Yes, we know. Tech doesn’t have a sexism problem. This has been confirmed again and again by tech leaders at conferences and in long discussion threads online. Nope, the industry isn’t sexist – it’s just misunderstood . . . by overly sensitive women. Ahem.
Well, here’s another ‘non-event’ to ponder, ladies and gentlemen.
If you didn’t catch the tweet before ASUS deleted it, here it is:
Is it illegal to use a beautiful woman to promote your product? Of course not. But in an industry that suffers from a ‘brogrammer’ image and supposedly wants more female coders and engineers and such (actions speak louder than words so this one is hard to believe, honestly) – why the hell would a tech company so blatantly objectify a woman?
Comments on this Huffington post piece and comments posted on Twitter (primarily from men) express the following sentiment: “What’s the big deal. She was paid to do this work. Get over it. Stop making a big deal out of nothing. No apology necessary.”

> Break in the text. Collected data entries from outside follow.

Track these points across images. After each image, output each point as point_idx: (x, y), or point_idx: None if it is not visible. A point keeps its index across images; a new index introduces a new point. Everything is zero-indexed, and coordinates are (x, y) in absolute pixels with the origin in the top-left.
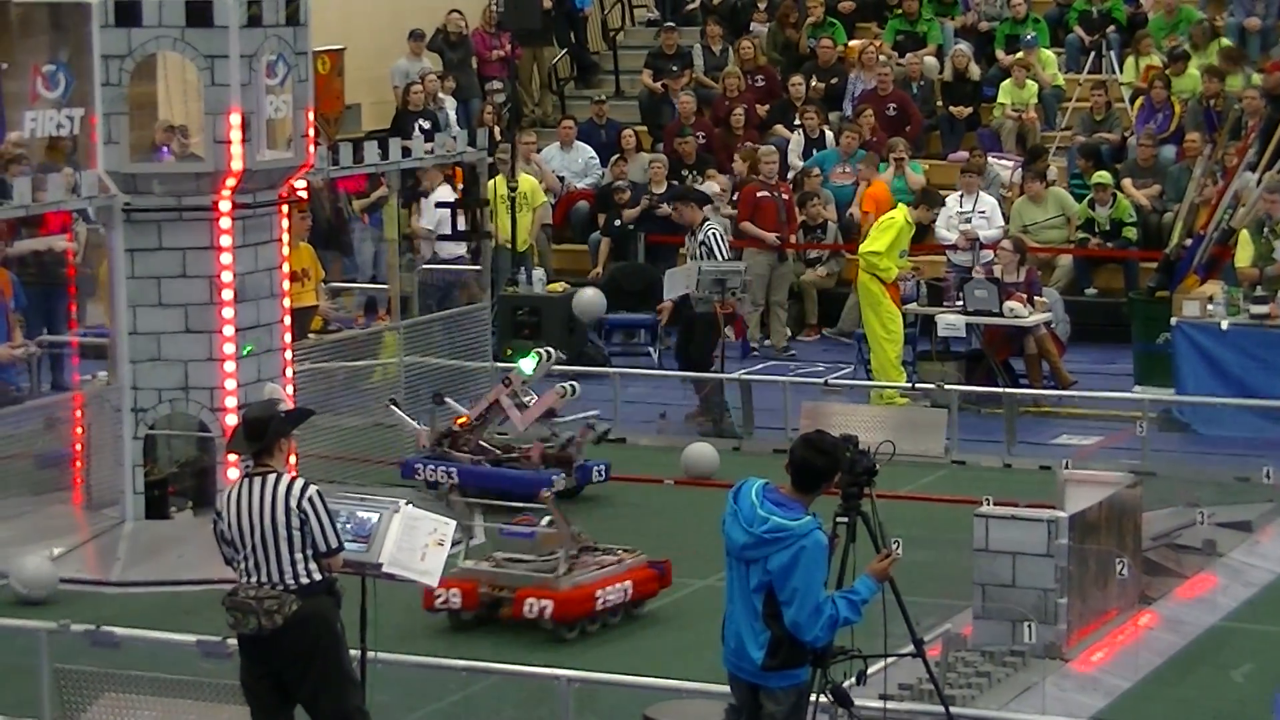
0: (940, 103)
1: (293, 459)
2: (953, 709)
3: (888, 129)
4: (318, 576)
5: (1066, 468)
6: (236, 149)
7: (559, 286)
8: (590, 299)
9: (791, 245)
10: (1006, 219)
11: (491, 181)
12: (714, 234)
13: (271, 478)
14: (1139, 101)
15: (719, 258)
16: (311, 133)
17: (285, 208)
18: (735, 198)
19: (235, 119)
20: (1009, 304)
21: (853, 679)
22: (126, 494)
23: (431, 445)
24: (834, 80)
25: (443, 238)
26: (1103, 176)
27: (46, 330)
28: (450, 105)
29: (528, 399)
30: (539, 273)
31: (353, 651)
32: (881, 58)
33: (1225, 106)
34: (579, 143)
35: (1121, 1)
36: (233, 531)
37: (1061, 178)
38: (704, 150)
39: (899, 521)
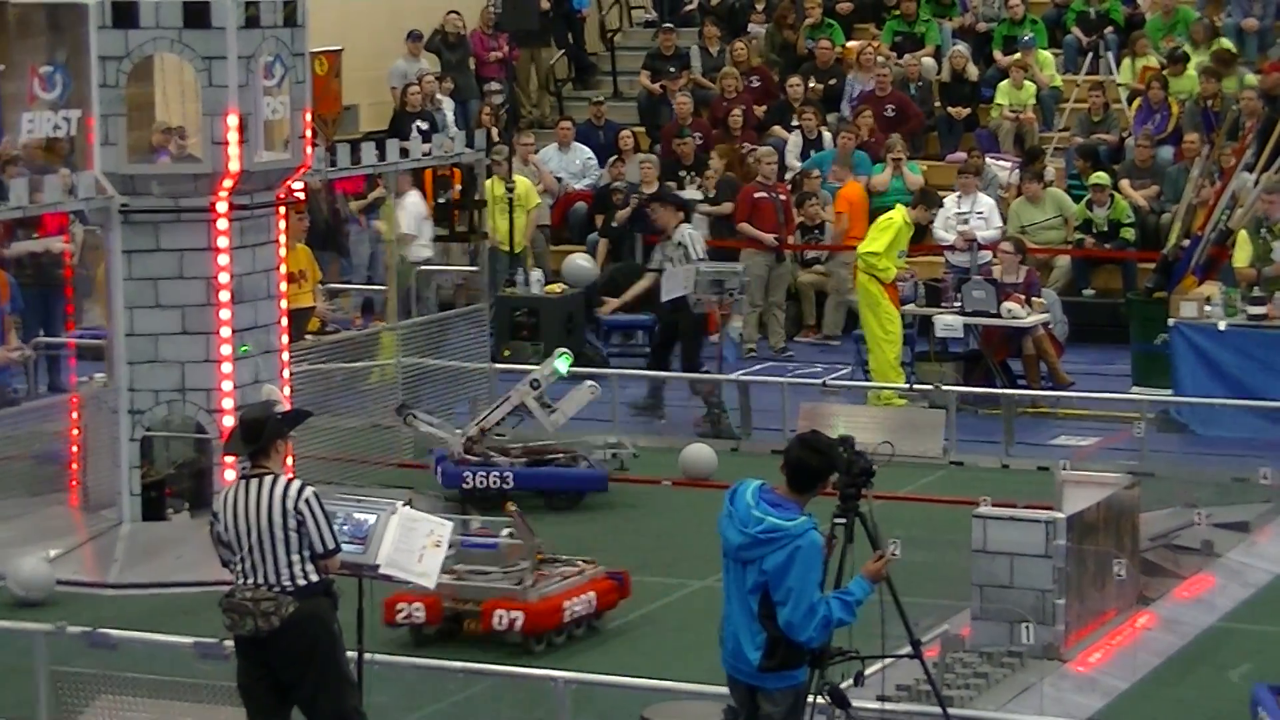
0: (938, 103)
1: (290, 460)
2: (950, 710)
3: (886, 130)
4: (315, 578)
5: (1064, 468)
6: (234, 150)
7: (557, 288)
8: (580, 264)
9: (789, 246)
10: (1004, 220)
11: (488, 182)
12: (691, 236)
13: (268, 479)
14: (1136, 102)
15: (694, 260)
16: (309, 134)
17: (283, 209)
18: (714, 194)
19: (233, 120)
20: (1007, 305)
21: (850, 680)
22: (123, 495)
23: (465, 451)
24: (832, 81)
25: (439, 239)
26: (1100, 177)
27: (44, 332)
28: (448, 106)
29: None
30: (537, 274)
31: (350, 653)
32: (879, 59)
33: (1223, 107)
34: (577, 144)
35: (1119, 2)
36: (230, 533)
37: (1059, 178)
38: (702, 151)
39: (897, 522)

Even the Huffington piece itself, apparently written by a woman, includes this baffling sentence:
(Why she had to wear a skimpy, skin-tight gown to an electronics convention is another question altogether…)
The overarching sentiment from women (and some men too)? “Disappointing. I won’t be buying from ASUS again. Why would a business think posting something like this was okay?”

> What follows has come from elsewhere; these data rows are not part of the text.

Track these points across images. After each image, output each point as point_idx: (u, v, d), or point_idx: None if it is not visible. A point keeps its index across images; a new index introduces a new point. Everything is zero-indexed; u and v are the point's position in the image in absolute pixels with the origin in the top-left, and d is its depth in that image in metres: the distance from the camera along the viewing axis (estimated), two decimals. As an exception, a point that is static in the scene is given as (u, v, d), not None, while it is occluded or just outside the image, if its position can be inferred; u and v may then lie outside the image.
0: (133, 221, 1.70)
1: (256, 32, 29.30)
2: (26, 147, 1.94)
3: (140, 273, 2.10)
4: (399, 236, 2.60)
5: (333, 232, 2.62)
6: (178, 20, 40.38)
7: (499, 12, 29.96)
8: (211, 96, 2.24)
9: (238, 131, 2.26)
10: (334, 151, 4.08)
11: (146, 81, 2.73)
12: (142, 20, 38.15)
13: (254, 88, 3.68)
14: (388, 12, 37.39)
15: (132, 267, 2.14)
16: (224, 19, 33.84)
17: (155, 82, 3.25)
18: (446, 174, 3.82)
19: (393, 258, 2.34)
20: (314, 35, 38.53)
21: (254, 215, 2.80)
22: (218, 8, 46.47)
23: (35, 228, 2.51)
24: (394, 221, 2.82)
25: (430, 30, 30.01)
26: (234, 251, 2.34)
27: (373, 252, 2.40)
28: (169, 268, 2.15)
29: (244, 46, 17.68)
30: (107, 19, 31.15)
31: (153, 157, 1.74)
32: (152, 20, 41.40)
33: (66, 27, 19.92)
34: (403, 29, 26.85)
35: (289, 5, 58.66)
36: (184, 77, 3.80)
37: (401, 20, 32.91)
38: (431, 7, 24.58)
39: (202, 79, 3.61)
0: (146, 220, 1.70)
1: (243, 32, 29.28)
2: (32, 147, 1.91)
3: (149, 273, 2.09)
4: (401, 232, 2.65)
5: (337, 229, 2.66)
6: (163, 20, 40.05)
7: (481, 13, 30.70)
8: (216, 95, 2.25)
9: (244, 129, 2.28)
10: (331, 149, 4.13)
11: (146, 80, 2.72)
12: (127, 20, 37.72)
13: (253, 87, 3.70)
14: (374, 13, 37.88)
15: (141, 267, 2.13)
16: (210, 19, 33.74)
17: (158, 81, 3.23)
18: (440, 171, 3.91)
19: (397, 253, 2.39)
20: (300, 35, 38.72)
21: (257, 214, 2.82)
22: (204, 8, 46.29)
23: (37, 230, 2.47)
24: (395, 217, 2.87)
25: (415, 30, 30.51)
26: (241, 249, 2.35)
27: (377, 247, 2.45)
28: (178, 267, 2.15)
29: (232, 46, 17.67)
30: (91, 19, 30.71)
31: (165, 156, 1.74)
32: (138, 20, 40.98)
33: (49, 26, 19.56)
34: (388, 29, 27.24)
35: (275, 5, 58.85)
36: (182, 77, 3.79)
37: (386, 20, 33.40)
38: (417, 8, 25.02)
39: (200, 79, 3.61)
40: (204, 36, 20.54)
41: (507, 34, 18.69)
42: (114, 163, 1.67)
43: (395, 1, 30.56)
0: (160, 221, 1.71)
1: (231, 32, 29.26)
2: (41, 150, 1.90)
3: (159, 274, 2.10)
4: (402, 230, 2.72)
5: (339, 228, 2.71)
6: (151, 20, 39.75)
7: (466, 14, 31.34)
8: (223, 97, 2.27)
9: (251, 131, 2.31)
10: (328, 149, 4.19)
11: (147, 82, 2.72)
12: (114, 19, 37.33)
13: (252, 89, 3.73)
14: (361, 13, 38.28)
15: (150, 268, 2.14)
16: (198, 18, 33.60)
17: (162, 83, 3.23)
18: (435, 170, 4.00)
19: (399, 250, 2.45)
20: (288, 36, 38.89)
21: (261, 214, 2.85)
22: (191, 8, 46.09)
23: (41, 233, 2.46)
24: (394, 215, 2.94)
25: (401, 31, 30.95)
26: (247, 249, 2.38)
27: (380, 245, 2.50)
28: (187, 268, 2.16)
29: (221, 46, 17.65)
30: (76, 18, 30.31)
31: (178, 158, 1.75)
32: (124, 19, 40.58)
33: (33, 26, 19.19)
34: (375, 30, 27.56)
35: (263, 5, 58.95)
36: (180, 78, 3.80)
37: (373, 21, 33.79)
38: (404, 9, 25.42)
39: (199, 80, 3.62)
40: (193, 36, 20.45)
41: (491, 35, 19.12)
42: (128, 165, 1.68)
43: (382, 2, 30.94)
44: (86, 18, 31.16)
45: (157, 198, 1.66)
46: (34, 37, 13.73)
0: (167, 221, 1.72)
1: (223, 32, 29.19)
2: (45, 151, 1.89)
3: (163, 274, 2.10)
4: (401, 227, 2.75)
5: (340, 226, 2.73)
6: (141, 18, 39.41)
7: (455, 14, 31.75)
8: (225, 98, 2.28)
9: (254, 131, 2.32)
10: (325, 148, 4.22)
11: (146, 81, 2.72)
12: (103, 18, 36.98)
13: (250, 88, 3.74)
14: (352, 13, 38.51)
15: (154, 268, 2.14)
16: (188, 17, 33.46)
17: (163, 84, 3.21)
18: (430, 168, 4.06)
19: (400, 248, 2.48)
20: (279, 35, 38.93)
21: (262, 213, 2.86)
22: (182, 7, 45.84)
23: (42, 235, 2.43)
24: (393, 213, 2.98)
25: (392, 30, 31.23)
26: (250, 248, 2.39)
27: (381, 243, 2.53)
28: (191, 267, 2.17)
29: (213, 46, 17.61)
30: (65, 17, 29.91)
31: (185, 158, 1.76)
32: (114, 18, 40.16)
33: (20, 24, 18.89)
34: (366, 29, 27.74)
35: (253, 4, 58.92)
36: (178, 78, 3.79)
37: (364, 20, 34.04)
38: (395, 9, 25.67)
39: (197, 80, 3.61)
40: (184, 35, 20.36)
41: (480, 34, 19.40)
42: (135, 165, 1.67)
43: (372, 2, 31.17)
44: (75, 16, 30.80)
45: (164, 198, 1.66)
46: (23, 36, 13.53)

Now without delving too deeply into this and the many, many points folks bring up to justify sexism (because, what’s the point, really?) – the last question expressed by those who take issue with this is answered, again, by reading the responses from the sexism-supporting respondents above.

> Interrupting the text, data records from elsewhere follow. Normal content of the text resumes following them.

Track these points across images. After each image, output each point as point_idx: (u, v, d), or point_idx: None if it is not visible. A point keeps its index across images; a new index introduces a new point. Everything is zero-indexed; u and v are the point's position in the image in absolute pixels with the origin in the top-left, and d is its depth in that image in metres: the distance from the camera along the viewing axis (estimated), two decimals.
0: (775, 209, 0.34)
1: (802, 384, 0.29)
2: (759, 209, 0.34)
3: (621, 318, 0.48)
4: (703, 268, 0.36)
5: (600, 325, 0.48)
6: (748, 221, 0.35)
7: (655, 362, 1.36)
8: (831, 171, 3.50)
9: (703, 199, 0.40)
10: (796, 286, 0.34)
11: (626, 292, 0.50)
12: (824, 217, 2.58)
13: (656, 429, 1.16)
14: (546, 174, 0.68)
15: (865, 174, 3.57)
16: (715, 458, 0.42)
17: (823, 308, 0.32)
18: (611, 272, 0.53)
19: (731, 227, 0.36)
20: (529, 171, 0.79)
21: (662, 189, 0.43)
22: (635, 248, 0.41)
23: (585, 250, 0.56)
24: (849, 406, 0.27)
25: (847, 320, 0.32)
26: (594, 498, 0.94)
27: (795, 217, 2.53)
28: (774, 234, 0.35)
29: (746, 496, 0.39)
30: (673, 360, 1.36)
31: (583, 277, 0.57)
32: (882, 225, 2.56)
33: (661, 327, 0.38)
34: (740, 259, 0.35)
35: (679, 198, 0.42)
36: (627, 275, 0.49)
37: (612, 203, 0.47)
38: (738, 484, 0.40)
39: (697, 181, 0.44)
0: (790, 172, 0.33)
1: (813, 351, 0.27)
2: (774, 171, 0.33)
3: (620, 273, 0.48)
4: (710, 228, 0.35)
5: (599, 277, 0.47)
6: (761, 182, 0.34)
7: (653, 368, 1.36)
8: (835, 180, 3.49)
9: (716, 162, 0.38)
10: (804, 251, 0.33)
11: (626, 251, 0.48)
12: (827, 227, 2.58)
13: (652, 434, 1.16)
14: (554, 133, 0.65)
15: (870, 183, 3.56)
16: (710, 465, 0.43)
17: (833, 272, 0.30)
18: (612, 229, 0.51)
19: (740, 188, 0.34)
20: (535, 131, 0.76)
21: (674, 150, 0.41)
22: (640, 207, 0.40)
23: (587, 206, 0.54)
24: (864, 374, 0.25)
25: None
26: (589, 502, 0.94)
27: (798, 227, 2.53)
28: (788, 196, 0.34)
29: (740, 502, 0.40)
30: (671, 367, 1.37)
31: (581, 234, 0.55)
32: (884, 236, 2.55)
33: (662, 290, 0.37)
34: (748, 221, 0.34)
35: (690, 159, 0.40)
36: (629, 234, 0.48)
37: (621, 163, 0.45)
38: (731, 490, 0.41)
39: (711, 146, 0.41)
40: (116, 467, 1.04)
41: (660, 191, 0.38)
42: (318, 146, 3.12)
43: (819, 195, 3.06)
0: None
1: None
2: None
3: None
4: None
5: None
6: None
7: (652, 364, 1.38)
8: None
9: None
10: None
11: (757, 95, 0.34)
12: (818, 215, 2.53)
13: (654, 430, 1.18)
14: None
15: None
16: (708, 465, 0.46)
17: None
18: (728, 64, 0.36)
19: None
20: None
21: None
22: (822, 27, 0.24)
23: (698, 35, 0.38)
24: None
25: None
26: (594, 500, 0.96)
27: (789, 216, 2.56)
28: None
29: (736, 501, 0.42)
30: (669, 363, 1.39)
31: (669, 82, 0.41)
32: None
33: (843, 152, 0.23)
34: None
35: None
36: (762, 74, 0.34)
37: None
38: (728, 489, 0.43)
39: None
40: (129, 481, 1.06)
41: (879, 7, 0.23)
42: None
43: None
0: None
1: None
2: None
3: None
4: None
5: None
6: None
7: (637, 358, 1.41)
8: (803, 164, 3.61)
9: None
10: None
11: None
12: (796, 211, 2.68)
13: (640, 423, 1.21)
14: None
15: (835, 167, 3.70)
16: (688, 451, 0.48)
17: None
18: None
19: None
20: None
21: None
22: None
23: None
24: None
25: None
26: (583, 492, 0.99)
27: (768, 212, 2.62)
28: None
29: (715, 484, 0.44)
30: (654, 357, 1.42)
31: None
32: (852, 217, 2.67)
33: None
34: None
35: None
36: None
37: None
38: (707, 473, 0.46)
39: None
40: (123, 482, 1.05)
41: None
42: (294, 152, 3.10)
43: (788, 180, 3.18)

And here’s what it comes down to:
ASUS and other tech companies will continue to post, encourage and ignore sexism until more men – and women (like Ellen Pao) – speak up and say that sexism isn’t okay. It’s a rough road though. Very rough. As I’m guessing comments on this post will attest. Because, as we all know, as long as one prefaces sexist remarks or actions with “I know this seems sexist, I’m sorry – it really isn’t” – well, that makes it okay (as this ‘not prevalent at all’ video from a tech conference demonstrates).
Much like racism and homophobia aren’t (openly) tolerated and those who express racist and homophobic views are publicly and collectively shamed, there will come a day when sexist behavior will hold the same stigma.
Till then ladies, get used to disappointment.